The appeal of Europe is widespread among young Nigerians, and Atewe, 23, was no different in her thinking. She could not afford a visa or an airline ticket, but she was determined to travel northward against terrible odds that often leave Nigerians at the mercy of the sea.
NEW: GSR in the Classroom is a supplementary curriculum that adapts GSR articles for use in Catholic middle and high schools and faith formation programs. Learn more.
Atewe's journey reflects that of thousands of young Europe-bound Nigerians. She was trafficked across the Sahara Desert and ended up in Libya for more than a year. In Libya, she was forced into prostitution. But Atewe earned more than $2,400 and was able to repay her "buyer" and secure her freedom.
The Washington-based Africa Faith and Justice Network reported that about 60% to 80% of Nigerians embarking on the journey have been trafficked to Europe for prostitution. About 95% of those trafficked are from Edo state — Atewe's home — which has the highest number of cases of human trafficking in the country.
In Edo, the Sisters of the Sacred Heart of Jesus are working to fight human trafficking and illegal migration by raising awareness, providing counseling to victims and teaching young people skills that can lead them to find meaningful work and discourage them from being enticed to Europe.
"That was what led us into the fight against human trafficking," said Sr. Monica Omowunmi Rowland, the congregation's superior general. "We therefore have chosen to actively engage in the different activities that can help reduce this evil that has eaten deep into our society."
The sisters employ two major approaches in their ministry. They work to raise awareness of the dangers in human trafficking in schools and churches in villages in Edo and help young women gain employable skills so they can stay in their communities.
The Catholic Bishops' Conference of England and Wales supports the effort, purchasing vehicles and other equipment, including audio-visual gear that allows the sisters to show films to educate the entire community about the dangers of trafficking.

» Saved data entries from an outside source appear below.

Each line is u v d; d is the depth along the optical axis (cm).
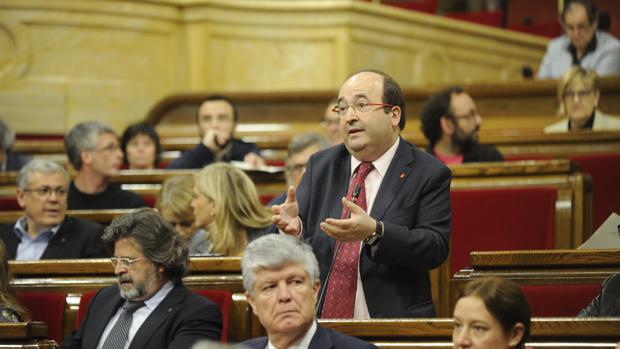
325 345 705
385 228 771
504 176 1190
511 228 1135
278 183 1367
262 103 2048
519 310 632
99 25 2105
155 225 888
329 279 823
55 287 982
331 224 764
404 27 2283
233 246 1039
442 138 1371
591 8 1806
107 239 889
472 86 1922
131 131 1567
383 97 833
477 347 629
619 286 781
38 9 2075
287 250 701
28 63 2075
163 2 2144
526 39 2533
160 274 888
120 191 1365
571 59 1859
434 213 816
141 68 2134
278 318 693
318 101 2030
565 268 848
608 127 1505
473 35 2423
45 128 2077
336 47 2183
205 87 2155
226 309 903
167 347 856
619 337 711
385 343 752
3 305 916
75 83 2091
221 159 1505
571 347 716
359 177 841
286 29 2189
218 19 2164
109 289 917
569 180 1163
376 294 807
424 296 821
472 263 866
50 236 1184
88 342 879
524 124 1886
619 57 1797
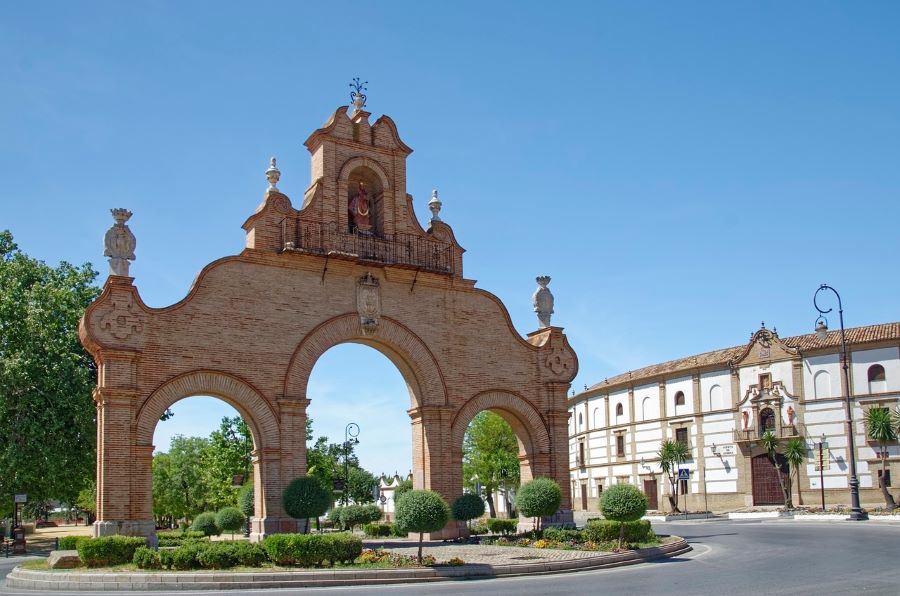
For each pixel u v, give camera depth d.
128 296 29.78
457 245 37.88
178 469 90.50
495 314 38.16
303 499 29.62
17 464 42.00
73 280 48.22
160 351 30.06
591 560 25.98
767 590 18.55
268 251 32.91
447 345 36.56
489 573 23.83
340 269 34.47
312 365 33.12
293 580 22.17
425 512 24.83
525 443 38.25
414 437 36.03
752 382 70.12
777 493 68.06
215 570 23.20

"When we go for a campaign in each of the villages, we have a big screen projecting films of some of our people that have been trafficked and are suffering, so it becomes so real to them," Rowland told Catholic News Service.
The sisters operate the Sacred Heart Cottage Industry in Uromi, where young women learn weaving, sewing, bread-baking and soap-making skills so they can be gainfully employed or even open their own business as an alternative to leaving Nigeria.
There's also the Sister Sylvia Thibodeaux Scholarship Fund, established to help indigent girls attend high school. Sacred Heart of Jesus Sr. Veronica Oda oversees the fund.
"We also teach them self-confidence so that when they meet these traffickers, they would be able to resist them," Oda said. "As we build their cognitive domain, we also build their emotional and spiritual lives."
Sr. Florence Nwaonuma is a trained social worker, lawyer and member of the Edo Task Force-run Fullness of Life Counseling and Development Initiative, an anti-trafficking organization that focuses on rebuilding the lives of returnees and provides empowerment programs for them to earn a living.
When Atewe returned to Nigeria, she met Nwaonuma and was received by the Edo Task Force. Atewe is enrolled in a fashion school, where she's receiving tutorials on how to make women's clothing to help rebuild her life.
Michael Omoze and his family also are beneficiaries of the Edo initiative; his family was offered funds to open a restaurant to help them meet living costs with the support from nuns in Switzerland.
Omoze and his family fled their house when his daughter's traffickers showed up in his compound demanding compensation for trafficking his daughter abroad. Omoze became apprehensive and could not continue with his work.
"My daughter's smugglers were threatening us to pay them for taking her abroad, and I didn't have what they were demanding for, so my family and I went into hiding. It was depressing and traumatic ... it made me lose my towing van driving job," he told CNS.